De acuerdo con cifras oficiales, el país registra 2509 homicidios en lo que va del año, y cerca del 88% de ellos (2208), se concentran en la costa ecuatoriana.

También estarán limitados los derechos de inviolabilidad de domicilio y correspondencia, de acuerdo con el decreto ejecutivo que extiende además el estado de excepción implementado a inicios de abril. Con esto la fuerza pública queda habilitada para realizar “allanamientos inmediatos”.

El toque de queda obligó a modificar horarios de escuelas, colegios, universidades, sistemas de transporte y servicios sanitarios.

[e]RICARDO LANDETA – XinHua

Esta es la segunda ocasión que el gobierno dicta esta medida, aunque la primera vez abarcó apenas a cuatro provincias. Los resultados fueron positivos, según evaluó el gobierno en su momento.

La política de seguridad del gobierno del conservador Daniel Noboa, quien ha proyectado una imagen de “mano dura”, ha sido cuestionada por organismos de defensa de los derechos humanos, los cuales ponen en tela de duda su eficacia y advierten de posibles riesgos.

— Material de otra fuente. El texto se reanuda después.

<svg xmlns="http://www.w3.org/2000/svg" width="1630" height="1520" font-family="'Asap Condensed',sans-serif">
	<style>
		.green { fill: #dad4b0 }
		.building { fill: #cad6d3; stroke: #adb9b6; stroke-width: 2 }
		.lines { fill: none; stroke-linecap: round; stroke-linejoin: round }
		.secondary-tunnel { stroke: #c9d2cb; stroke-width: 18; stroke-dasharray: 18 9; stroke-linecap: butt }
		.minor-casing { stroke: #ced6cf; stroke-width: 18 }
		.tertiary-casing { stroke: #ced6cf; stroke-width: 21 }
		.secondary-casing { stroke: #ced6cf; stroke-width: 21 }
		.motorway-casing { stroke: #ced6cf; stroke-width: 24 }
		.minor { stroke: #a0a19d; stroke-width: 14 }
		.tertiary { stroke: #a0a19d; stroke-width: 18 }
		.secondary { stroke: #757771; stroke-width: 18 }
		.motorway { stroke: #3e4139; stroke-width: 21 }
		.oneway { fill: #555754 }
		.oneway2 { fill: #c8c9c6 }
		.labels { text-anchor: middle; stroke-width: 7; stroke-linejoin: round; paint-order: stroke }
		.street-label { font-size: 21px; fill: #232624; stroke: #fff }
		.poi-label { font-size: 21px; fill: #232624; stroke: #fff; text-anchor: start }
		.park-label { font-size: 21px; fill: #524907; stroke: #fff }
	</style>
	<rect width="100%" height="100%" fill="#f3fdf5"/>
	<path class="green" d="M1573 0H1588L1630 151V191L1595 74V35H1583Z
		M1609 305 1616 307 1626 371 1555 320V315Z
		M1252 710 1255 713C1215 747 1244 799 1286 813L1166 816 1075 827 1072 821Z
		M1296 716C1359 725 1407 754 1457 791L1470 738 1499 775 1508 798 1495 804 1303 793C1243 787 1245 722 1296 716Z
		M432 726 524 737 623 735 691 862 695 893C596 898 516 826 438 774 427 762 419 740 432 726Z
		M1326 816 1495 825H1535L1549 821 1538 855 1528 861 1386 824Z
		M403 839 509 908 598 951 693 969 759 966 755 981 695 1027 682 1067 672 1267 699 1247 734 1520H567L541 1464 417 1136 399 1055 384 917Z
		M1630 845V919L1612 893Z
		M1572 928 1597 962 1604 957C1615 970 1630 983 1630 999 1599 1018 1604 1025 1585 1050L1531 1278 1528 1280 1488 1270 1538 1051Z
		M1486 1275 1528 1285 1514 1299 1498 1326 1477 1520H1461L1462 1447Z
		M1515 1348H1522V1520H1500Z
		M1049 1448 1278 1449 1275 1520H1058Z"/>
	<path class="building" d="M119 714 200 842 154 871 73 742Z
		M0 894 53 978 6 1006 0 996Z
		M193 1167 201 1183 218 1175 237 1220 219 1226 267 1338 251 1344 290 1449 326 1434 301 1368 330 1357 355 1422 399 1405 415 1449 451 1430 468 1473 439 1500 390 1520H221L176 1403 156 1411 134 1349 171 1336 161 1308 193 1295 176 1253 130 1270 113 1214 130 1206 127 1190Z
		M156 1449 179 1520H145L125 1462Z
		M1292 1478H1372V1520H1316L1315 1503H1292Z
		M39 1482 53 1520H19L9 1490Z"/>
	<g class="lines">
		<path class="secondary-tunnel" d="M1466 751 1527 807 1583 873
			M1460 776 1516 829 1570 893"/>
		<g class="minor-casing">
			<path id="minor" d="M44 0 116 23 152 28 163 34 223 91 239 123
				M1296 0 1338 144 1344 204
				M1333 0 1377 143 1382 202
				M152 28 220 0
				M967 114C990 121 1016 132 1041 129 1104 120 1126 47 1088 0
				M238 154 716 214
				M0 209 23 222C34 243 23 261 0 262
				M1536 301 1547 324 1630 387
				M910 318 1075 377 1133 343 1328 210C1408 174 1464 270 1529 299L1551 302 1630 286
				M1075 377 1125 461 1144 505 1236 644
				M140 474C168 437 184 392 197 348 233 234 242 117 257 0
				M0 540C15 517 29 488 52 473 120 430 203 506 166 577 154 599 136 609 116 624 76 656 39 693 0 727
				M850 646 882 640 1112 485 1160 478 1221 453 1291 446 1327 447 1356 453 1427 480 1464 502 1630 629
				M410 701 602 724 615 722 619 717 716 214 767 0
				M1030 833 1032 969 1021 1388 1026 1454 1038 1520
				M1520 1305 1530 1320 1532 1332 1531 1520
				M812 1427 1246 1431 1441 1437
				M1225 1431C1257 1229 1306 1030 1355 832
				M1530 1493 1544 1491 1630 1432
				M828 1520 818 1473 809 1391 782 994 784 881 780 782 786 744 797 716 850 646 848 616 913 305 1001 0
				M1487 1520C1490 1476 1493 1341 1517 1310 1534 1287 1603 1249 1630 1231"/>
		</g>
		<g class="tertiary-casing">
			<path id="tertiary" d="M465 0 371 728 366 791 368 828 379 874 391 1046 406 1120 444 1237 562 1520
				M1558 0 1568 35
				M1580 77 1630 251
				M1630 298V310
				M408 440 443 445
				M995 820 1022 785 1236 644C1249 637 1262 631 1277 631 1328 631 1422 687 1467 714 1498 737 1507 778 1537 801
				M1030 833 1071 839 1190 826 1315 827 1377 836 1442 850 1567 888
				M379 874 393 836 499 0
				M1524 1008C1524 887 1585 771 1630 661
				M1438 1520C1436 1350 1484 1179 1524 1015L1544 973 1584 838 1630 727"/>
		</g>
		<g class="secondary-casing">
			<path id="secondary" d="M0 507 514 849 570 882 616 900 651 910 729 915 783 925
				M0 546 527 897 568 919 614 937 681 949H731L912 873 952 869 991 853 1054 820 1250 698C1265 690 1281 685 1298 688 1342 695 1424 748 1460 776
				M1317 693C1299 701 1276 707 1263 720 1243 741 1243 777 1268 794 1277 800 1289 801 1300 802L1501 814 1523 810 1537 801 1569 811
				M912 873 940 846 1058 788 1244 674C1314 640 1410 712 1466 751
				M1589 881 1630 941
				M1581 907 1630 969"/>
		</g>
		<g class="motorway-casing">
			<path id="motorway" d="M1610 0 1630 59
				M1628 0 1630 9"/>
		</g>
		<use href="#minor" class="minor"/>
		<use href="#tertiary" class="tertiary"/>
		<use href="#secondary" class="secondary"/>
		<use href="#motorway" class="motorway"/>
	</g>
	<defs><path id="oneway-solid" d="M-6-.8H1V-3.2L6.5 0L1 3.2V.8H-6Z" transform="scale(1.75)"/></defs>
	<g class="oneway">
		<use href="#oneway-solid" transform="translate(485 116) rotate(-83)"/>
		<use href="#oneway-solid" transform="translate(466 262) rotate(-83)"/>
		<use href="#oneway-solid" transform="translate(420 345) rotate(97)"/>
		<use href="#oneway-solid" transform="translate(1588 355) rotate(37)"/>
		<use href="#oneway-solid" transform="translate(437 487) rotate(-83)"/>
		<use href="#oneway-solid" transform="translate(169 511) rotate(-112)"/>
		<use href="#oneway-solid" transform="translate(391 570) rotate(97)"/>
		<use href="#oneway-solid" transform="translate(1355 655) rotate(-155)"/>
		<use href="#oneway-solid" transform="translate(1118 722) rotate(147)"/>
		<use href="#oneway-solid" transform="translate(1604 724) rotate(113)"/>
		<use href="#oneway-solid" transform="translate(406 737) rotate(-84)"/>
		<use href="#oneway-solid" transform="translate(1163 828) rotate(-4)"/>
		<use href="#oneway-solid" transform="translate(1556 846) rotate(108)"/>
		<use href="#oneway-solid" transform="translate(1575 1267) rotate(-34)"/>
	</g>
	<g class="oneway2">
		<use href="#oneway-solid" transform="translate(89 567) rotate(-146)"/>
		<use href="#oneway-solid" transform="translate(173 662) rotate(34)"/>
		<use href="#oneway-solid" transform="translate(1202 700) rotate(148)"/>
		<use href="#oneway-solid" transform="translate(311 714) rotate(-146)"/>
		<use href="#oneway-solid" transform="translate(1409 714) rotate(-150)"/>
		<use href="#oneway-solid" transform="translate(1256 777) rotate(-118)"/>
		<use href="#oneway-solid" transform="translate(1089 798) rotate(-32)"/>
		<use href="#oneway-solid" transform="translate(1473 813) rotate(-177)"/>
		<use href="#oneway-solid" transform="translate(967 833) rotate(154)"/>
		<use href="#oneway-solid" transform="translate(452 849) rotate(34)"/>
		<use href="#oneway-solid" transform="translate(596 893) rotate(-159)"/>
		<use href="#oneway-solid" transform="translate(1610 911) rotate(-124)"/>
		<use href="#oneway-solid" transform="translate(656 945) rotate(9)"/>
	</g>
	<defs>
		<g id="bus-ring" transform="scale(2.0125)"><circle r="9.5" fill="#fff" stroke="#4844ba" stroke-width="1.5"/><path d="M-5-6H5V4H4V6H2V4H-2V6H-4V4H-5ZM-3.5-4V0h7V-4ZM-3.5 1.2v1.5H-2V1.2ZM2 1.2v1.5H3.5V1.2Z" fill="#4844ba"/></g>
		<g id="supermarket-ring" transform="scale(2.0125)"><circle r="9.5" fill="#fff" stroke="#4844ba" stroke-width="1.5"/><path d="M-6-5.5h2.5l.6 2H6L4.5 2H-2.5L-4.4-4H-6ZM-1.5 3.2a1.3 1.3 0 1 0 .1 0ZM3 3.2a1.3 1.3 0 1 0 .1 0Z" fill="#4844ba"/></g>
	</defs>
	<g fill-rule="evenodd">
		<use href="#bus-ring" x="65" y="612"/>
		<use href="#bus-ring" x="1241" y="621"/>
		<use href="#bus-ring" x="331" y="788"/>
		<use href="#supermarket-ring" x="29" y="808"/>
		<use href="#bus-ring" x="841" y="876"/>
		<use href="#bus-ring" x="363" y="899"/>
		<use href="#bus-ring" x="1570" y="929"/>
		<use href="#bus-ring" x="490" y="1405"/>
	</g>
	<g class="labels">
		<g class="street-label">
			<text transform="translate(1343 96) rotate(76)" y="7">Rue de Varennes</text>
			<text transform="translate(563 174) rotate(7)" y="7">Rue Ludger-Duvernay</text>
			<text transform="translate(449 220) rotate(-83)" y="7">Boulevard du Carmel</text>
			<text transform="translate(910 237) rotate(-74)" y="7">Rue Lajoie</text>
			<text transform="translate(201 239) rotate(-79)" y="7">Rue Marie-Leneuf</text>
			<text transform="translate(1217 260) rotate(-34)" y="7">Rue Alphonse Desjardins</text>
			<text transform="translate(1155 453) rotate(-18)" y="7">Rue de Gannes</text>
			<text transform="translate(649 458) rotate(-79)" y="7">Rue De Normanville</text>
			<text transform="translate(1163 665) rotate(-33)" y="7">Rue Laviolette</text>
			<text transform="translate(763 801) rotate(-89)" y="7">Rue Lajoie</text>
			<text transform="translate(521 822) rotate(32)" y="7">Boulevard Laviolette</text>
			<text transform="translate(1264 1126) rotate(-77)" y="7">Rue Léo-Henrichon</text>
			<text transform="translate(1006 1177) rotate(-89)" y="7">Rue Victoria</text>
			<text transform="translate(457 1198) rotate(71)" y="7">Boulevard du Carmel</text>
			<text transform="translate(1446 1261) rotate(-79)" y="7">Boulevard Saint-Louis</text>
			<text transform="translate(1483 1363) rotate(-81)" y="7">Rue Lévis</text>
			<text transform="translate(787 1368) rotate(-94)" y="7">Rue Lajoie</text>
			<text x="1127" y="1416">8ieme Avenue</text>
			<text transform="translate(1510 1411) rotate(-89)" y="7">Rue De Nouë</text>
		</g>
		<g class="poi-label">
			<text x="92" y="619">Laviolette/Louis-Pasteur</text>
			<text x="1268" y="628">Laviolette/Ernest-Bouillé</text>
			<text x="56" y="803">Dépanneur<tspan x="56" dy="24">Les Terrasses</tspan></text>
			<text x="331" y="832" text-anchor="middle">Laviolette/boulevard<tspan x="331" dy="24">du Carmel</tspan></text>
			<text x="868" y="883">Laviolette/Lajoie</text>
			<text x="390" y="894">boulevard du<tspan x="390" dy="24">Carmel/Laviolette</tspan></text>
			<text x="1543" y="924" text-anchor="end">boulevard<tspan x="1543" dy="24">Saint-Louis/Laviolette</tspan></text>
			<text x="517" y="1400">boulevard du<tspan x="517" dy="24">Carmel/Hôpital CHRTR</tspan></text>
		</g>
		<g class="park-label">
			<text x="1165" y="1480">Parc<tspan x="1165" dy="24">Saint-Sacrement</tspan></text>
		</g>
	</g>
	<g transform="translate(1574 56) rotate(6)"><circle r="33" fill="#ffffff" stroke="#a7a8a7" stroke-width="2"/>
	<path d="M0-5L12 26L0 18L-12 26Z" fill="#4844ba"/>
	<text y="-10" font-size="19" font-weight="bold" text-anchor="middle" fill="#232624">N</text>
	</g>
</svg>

Fernando Bastias, activista y abogado del Comité Permanente para la Defensa de Derechos Humanos (CDH), aseguró el domingo que la medida genera un “desplazamiento” de grupos delictivos a otros puntos del país, pero no tiene un impacto en el narcotráfico o en la reducción de índices de criminalidad.

Es “desproporcional, volátil y mediática”, reprochó, al tiempo que cuestionó la legalidad del despliegue de fuerzas militares, mientras “la situación de violencia en los barrios continúa agravándose”.

El presidente ecuatoriano Daniel Noboa Matias Delacroix – AP

El Comité de la Organización de las Naciones Unidas contra la Desaparición Forzada expresó recientemente su preocupación por las decenas de denuncias de desapariciones en medio de los reiterados estados de excepción que ha declarado el gobierno ecuatoriano desde 2024.

Ese año, Noboa decretó un estado de conflicto armado interno y calificó a 22 bandas criminales como “objetivo militar” . Desde entonces, ha dictado reiterados estados de excepción.

Ecuador se ha convertido, según las autoridades, en un centro logístico donde se acopia y distribuye droga por sus puertos marítimos en el Pacífico, hacia Centroamérica, Estados Unidos y Europa.

Esta expansión de grupos del crimen organizado ha ido a la par del incremento de delitos y violencia que llevaron en 2025 al país andino a romper el récord de asesinatos con más de 9000 homicidios.